### TRY IT
What is the number of lines in these records that hold the word "partes"? Reply with that number alone.

### DATA FOR THIS TASK
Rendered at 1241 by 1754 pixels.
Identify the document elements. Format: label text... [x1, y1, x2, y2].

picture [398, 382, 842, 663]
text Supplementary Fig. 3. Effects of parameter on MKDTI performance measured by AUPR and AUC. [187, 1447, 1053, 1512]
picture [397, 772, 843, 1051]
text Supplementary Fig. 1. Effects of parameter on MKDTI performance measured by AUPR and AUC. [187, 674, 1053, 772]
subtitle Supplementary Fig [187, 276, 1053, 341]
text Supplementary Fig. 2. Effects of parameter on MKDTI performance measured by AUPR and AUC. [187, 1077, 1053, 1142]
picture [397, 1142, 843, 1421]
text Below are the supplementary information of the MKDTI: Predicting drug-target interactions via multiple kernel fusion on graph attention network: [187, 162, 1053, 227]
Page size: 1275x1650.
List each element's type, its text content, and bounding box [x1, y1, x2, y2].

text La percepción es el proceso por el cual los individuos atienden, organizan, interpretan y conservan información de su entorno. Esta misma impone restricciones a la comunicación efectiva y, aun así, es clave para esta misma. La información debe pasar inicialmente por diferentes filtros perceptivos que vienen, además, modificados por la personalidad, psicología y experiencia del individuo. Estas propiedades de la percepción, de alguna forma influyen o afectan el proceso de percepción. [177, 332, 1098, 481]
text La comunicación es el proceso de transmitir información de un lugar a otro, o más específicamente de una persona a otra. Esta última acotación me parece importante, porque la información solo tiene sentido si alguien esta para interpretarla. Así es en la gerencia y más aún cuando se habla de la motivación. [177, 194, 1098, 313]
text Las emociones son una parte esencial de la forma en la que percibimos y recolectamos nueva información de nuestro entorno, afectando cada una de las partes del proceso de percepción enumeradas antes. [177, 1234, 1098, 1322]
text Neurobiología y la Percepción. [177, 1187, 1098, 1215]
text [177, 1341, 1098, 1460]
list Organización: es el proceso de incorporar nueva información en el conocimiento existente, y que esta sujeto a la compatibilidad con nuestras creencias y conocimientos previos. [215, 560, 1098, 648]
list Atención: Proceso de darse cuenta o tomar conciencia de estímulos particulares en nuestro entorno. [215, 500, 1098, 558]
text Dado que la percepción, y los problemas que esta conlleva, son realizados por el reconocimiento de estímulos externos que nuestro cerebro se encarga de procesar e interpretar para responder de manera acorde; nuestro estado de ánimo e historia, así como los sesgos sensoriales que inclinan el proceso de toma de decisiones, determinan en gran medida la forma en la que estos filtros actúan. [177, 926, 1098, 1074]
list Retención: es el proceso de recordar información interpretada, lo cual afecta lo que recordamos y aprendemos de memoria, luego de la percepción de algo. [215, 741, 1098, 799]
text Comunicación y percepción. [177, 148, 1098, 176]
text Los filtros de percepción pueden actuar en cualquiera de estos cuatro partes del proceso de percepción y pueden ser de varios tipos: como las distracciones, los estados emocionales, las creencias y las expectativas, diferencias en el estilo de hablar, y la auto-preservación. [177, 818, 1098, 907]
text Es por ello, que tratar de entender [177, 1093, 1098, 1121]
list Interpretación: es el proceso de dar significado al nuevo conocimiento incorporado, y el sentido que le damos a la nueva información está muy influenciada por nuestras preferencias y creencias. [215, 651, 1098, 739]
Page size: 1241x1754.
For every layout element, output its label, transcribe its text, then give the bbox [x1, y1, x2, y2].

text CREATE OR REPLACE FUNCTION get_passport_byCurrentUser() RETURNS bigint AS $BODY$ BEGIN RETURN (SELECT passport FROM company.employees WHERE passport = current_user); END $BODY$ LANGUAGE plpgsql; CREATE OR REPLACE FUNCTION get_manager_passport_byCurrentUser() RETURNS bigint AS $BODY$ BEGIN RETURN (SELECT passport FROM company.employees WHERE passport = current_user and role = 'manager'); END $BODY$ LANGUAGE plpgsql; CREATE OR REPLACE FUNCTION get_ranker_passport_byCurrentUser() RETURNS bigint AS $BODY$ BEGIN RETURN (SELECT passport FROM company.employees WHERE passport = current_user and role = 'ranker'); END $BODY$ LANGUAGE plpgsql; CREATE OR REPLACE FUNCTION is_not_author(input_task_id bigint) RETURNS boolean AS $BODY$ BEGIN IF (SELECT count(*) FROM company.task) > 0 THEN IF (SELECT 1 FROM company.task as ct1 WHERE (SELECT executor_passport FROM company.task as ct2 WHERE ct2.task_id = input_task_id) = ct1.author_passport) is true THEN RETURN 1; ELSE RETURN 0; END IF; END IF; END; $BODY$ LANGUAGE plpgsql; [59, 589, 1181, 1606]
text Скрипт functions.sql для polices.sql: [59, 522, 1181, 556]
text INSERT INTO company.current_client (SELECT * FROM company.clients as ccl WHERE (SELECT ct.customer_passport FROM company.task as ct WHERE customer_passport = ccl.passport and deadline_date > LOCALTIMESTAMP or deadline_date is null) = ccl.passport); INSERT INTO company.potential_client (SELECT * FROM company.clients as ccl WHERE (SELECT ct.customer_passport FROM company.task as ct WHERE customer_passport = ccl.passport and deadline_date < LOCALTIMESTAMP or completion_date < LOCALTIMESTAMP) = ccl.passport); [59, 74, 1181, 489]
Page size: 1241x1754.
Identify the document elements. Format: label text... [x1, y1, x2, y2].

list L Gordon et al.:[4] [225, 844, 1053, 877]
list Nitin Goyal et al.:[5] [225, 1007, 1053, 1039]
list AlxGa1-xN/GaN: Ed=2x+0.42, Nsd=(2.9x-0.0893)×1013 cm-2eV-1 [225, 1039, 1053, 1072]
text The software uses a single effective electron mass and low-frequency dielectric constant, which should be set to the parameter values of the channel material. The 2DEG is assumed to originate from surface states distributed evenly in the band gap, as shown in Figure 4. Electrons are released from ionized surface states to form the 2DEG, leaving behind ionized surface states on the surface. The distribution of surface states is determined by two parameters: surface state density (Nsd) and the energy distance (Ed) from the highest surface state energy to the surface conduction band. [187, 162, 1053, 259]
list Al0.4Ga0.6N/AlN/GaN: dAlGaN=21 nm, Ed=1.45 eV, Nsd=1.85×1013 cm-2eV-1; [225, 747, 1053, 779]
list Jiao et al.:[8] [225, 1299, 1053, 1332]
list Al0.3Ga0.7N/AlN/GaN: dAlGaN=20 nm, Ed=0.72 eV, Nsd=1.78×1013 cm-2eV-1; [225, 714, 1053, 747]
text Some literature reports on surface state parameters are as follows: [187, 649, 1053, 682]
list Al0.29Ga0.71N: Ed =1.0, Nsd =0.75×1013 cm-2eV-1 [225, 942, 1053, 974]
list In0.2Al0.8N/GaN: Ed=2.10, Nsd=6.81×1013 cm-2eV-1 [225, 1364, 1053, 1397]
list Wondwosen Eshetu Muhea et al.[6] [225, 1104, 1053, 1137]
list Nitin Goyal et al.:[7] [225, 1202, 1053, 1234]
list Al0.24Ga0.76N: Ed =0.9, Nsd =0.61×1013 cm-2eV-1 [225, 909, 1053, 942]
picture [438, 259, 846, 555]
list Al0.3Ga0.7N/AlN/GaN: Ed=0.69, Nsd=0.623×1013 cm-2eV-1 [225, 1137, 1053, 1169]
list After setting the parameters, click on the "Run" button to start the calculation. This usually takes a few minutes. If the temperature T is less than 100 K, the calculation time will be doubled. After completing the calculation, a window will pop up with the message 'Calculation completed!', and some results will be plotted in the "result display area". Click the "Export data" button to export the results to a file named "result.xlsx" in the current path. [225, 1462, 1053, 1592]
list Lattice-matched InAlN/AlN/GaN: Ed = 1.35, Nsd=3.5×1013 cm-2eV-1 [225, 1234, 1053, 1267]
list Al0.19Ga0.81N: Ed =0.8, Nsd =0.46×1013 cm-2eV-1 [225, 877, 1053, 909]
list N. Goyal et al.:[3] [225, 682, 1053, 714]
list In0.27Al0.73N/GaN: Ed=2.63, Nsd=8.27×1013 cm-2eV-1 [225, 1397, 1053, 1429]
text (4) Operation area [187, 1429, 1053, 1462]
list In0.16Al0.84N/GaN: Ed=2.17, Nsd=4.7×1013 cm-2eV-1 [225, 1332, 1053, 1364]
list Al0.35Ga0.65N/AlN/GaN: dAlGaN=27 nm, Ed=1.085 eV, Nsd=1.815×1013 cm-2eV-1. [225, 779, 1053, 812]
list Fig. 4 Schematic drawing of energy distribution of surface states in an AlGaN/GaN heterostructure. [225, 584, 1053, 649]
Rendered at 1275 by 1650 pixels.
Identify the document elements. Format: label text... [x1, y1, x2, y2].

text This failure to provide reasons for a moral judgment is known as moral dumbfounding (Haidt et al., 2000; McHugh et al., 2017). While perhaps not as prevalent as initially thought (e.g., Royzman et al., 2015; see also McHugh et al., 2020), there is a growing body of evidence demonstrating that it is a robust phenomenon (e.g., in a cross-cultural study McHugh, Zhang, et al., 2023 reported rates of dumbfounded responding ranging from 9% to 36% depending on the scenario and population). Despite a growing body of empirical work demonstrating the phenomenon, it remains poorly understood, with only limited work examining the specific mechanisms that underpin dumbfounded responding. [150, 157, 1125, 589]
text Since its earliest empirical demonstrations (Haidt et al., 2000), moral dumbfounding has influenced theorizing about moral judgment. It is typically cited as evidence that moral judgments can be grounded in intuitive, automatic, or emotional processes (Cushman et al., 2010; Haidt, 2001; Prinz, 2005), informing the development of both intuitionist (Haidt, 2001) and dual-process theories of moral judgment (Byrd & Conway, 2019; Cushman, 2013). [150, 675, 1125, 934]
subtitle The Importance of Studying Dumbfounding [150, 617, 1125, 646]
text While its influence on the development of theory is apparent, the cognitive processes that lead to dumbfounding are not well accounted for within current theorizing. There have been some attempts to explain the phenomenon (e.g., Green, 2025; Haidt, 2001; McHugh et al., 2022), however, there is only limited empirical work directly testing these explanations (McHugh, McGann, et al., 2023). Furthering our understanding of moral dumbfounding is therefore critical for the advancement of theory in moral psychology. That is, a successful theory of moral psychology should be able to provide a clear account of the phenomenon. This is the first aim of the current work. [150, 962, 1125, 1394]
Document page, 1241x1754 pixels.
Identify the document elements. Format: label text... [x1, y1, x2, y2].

### WORKED SOLUTION
2